Leo winkte ab und ging wie selbstverständlich ins Wohnzimmer, wo er sich ein Glas Kognak eingoss und in einem weichen Ledersessel Platz nahm.

»Kognak?« Sie sah ihn überrascht an, da Leo sonst nur Bier, höchstens einmal ein Glas Wein trank.

»Heute schon. Marie ist krank, sie hat Diphtherie. Muss ganz allein im Krankenhaus liegen. Und der Fall geht nicht voran. Ach, egal, ich wollte heute Nacht einfach nicht allein sein.«

Sie berührte vorsichtig seinen Arm und schaute ihn von unten her an. »Manchmal glaube ich, du kommst nur zu mir, wenn es dir schlecht geht.«

»Stimmt«, sagte er offen. »Stört dich das?«

Sie schüttelte den Kopf. »Besser als wenn du gar nicht kämst.
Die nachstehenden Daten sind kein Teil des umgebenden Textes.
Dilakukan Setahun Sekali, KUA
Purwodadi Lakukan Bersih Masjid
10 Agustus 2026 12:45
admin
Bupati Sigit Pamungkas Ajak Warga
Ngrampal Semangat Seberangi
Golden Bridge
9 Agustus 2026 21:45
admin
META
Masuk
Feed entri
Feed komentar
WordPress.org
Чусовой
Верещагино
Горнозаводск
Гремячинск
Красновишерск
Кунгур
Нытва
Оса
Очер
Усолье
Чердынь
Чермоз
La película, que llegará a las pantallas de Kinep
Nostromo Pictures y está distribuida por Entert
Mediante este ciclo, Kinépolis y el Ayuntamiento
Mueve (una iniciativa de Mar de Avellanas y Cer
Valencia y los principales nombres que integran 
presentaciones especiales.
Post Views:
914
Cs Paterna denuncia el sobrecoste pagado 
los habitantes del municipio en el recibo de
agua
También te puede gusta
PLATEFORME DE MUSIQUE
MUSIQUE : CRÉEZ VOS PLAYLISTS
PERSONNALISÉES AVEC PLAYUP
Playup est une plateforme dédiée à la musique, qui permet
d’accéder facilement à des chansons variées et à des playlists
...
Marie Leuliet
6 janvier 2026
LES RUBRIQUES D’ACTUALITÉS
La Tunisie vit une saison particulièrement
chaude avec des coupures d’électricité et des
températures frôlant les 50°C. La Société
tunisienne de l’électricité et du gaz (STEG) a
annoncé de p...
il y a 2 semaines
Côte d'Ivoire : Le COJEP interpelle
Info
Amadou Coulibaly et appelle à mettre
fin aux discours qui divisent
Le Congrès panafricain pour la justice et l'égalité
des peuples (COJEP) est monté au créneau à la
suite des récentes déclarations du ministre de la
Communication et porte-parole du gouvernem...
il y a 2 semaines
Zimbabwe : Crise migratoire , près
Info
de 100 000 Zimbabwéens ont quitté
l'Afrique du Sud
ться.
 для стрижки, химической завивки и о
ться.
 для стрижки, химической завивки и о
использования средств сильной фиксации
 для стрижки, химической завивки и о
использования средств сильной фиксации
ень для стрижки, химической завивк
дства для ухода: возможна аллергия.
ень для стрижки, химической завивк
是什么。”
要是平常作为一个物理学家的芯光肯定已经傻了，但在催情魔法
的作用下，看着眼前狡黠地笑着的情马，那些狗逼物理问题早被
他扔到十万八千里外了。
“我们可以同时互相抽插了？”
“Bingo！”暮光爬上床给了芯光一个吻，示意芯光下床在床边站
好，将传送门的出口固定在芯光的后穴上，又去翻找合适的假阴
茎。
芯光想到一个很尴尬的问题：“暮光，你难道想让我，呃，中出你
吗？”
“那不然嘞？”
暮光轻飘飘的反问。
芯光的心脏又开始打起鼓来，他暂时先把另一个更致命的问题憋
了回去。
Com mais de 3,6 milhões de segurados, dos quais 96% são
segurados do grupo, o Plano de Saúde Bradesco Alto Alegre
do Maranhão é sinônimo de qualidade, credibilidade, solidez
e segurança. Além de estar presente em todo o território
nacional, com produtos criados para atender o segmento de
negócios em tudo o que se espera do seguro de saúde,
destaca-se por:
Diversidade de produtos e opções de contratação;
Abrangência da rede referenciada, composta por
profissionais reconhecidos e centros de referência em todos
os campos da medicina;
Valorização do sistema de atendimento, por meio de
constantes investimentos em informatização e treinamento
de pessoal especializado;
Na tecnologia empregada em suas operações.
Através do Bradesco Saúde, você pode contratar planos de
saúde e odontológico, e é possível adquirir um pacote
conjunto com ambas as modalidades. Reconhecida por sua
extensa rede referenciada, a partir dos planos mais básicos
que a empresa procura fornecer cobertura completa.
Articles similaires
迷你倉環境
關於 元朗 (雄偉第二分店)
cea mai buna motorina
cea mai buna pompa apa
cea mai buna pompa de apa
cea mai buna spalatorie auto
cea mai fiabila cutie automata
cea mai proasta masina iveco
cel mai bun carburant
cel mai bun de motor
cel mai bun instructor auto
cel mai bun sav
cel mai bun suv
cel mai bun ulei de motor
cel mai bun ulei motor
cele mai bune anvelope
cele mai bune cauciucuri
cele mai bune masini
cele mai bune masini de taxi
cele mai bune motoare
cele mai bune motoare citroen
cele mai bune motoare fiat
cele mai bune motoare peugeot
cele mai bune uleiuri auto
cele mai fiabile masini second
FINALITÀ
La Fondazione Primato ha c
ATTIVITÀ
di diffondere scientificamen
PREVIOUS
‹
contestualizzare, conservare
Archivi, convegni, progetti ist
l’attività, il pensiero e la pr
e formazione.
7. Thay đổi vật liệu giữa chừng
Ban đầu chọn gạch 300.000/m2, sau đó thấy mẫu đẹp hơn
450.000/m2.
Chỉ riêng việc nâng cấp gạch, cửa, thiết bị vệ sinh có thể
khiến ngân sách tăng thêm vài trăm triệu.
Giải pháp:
Möchtest du was essen?«

»Du willst dich mit deinem schönen Kleid doch nicht in die Küche stellen, oder?«

»Was Kaltes hab ich immer da. Augenblick.«

Kurz darauf kam sie mit einem Teller wieder, auf dem eine Frikadelle, eine Essiggurke und ein paar Klappstullen lagen.

»Danke.«

»Und was das Alleinsein angeht – du bist doch nicht allein. Du hast eine Familie.«

Leo kaute nachdenklich. »Schon, aber es ist eben keine, wie soll ich sagen, keine richtige Familie.« Plötzlich kam er sich wie ein Schwein vor. »Ilse tut mehr für uns, als ich je wieder gutmachen kann, aber sie ist eben nicht meine Frau. Ich kann nicht mit ihr reden wie mit meiner Frau, sie nicht berühren wie meine Frau –« Er verstummte und nippte wieder an dem Kognak.
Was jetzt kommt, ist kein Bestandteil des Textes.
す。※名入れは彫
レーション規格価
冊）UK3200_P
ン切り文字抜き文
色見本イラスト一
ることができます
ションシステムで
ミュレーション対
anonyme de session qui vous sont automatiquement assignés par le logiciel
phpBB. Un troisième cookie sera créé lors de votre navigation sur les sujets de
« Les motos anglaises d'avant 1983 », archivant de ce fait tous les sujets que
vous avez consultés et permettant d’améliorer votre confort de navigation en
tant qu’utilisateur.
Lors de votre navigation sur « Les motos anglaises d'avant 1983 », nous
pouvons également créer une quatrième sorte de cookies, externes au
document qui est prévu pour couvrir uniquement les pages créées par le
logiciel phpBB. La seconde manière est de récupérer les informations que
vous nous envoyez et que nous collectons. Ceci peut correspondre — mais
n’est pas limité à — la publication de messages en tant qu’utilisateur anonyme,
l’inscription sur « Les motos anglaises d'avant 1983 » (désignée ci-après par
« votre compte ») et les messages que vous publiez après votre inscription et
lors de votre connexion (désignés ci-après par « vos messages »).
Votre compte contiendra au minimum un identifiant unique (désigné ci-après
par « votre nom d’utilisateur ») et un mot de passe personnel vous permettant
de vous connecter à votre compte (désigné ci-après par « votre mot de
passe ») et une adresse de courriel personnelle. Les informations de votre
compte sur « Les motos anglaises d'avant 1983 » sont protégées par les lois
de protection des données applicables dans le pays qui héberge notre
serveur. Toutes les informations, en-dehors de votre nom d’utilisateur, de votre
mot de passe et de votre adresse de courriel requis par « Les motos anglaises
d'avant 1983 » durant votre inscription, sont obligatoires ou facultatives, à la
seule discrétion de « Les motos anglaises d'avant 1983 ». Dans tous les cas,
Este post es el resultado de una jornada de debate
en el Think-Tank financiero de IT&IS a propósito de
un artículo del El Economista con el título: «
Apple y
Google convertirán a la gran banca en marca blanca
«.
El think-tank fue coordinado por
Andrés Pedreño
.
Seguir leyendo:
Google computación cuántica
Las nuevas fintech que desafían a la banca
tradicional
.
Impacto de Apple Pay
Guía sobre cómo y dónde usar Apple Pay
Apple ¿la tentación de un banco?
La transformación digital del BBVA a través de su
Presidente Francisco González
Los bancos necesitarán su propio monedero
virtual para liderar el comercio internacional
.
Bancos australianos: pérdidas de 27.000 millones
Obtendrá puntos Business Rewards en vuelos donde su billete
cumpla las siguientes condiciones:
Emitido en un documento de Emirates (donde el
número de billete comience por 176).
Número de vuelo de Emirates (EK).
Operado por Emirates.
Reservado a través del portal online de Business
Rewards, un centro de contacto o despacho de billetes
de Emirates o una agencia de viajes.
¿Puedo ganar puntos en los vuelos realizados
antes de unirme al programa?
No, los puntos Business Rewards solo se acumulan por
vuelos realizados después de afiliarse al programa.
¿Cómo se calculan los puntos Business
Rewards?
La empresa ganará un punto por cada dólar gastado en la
»Ich bin gleich wieder da.« Als Marlen zurückkam, hatte sie ihr silbernes Abendkleid abgelegt und einen schlichten Hausmantel aus Samt übergezogen, der ihren Körper wie eine dunkelrote Haut umschloss. Sie setzte sich auf das Sofa und zog die Füße unter sich. Dann nahm sie das Gespräch dort auf, wo Leo es abgebrochen hatte. Das mochte er an ihr, sie hörte aufmerksam zu.
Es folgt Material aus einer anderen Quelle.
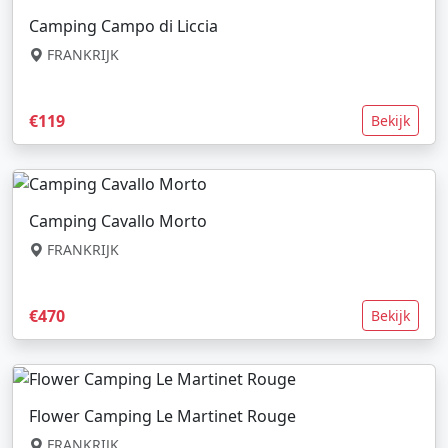
Camping Campo di Liccia
FRANKRIJK
€119
Bekijk
Camping Cavallo Morto
FRANKRIJK
€470
Bekijk
Flower Camping Le Martinet Rouge
FRANKRIJK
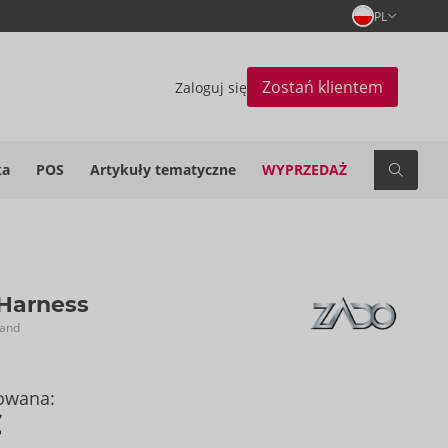
PL
Zostań klientem
Zaloguj się
ka
POS
Artykuły tematyczne
WYPRZEDAŻ
 Harness
rand
owana:
€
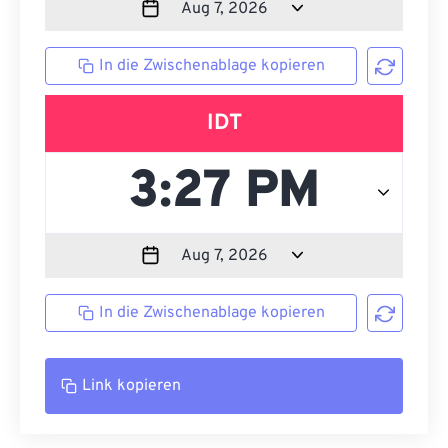
In die Zwischenablage kopieren
IDT
In die Zwischenablage kopieren
Link kopieren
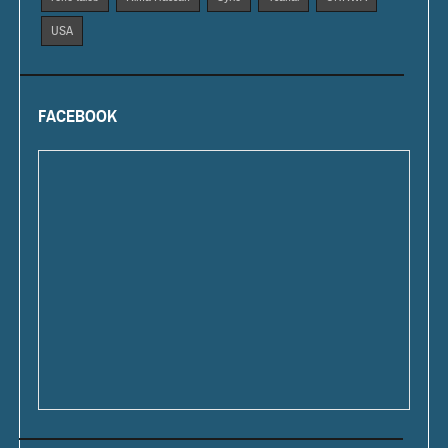
USA
FACEBOOK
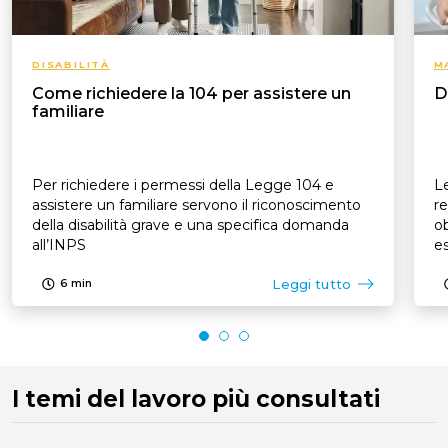
DISABILITÀ
M
Come richiedere la 104 per assistere un
D
familiare
Per richiedere i permessi della Legge 104 e
Le
assistere un familiare servono il riconoscimento
re
della disabilità grave e una specifica domanda
ob
all’INPS
es
p
Leggi tutto
6
min
I temi del lavoro più consultati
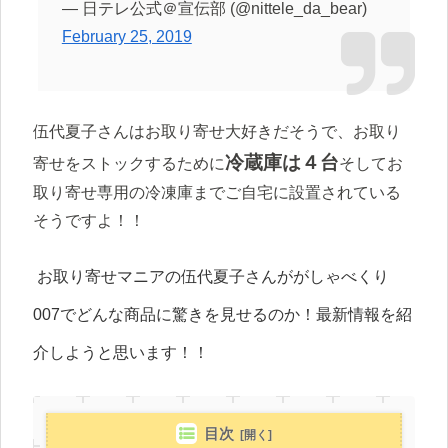
— 日テレ公式＠宣伝部 (@nittele_da_bear)
February 25, 2019
伍代夏子さんはお取り寄せ大好きだそうで、お取り
冷蔵庫は４台
寄せをストックするために
そしてお
取り寄せ専用の冷凍庫までご自宅に設置されている
そうですよ！！
お取り寄せマニアの伍代夏子さんががしゃべくり
007でどんな商品に驚きを見せるのか！最新情報を紹
介しようと思います！！
目次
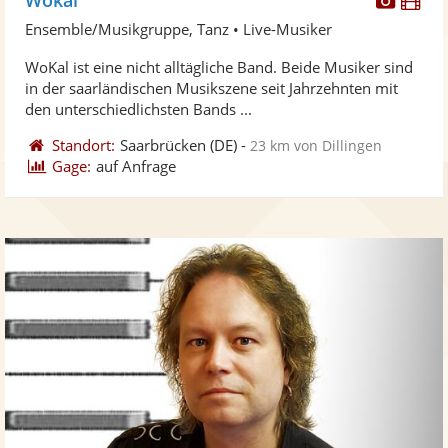
Künst
Kü
Ensemble/Musikgruppe, Tanz • Live-Musiker
stellt
ste
WoKal ist eine nicht alltägliche Band. Beide Musiker sind
Fotos
Vi
in der saarländischen Musikszene seit Jahrzehnten mit
bereit
ber
den unterschiedlichsten Bands ...
Standort:
Saarbrücken
(DE)
-
23 km von Dillingen
Gage:
auf Anfrage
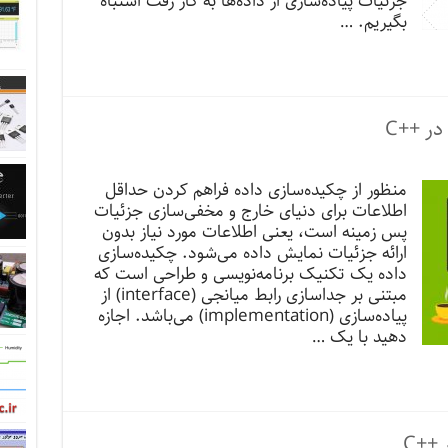
جزئیات پیاده‌سازی از داده‌ها به کار رفت اشتباه
بگیریم. …
منظور از چکیده‌سازی داده فراهم کردن حداقل
اطلاعات برای دنیای خارج و مخفی‌سازی جزئیات
پس زمینه است، یعنی اطلاعات مورد نیاز بدون
ارائه جزئیات نمایش داده می‌شود. چکیده‌سازی
داده یک تکنیک برنامه‌نویسی و طراحی است که
مبتنی بر جداسازی رابط میانجی (interface) از
پیاده‌سازی (implementation) می‌باشد. اجازه
دهید با یک …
»Und das kannst du deiner Schwester unmöglich sagen, weil du sie nicht verletzen willst. Und weil du sie brauchst.«

»Wie gut du mich kennst. Manchmal glaube ich glatt, wir beide, du und ich, könnten es miteinander aushalten.« Natürlich wusste er, dass das nicht stimmte, dass Marlen niemals von einem Polizistengehalt leben könnte, dass sie ihre rauschenden Feste und nächtlichen Eskapaden vermissen würde. Dennoch kannte er niemanden, der ihn besser verstand als sie.

»Komm her.« Er stand auf und ging zum Sofa. Sie streckte einen Arm nach ihm aus und zog ihn zu sich herunter. Er ließ es geschehen, obwohl er noch Spuren anderer Männer an ihr zu riechen meinte, Rasierwasser, Leder, Zigarren, Schweiß. Doch heute Nacht war ihm alles egal.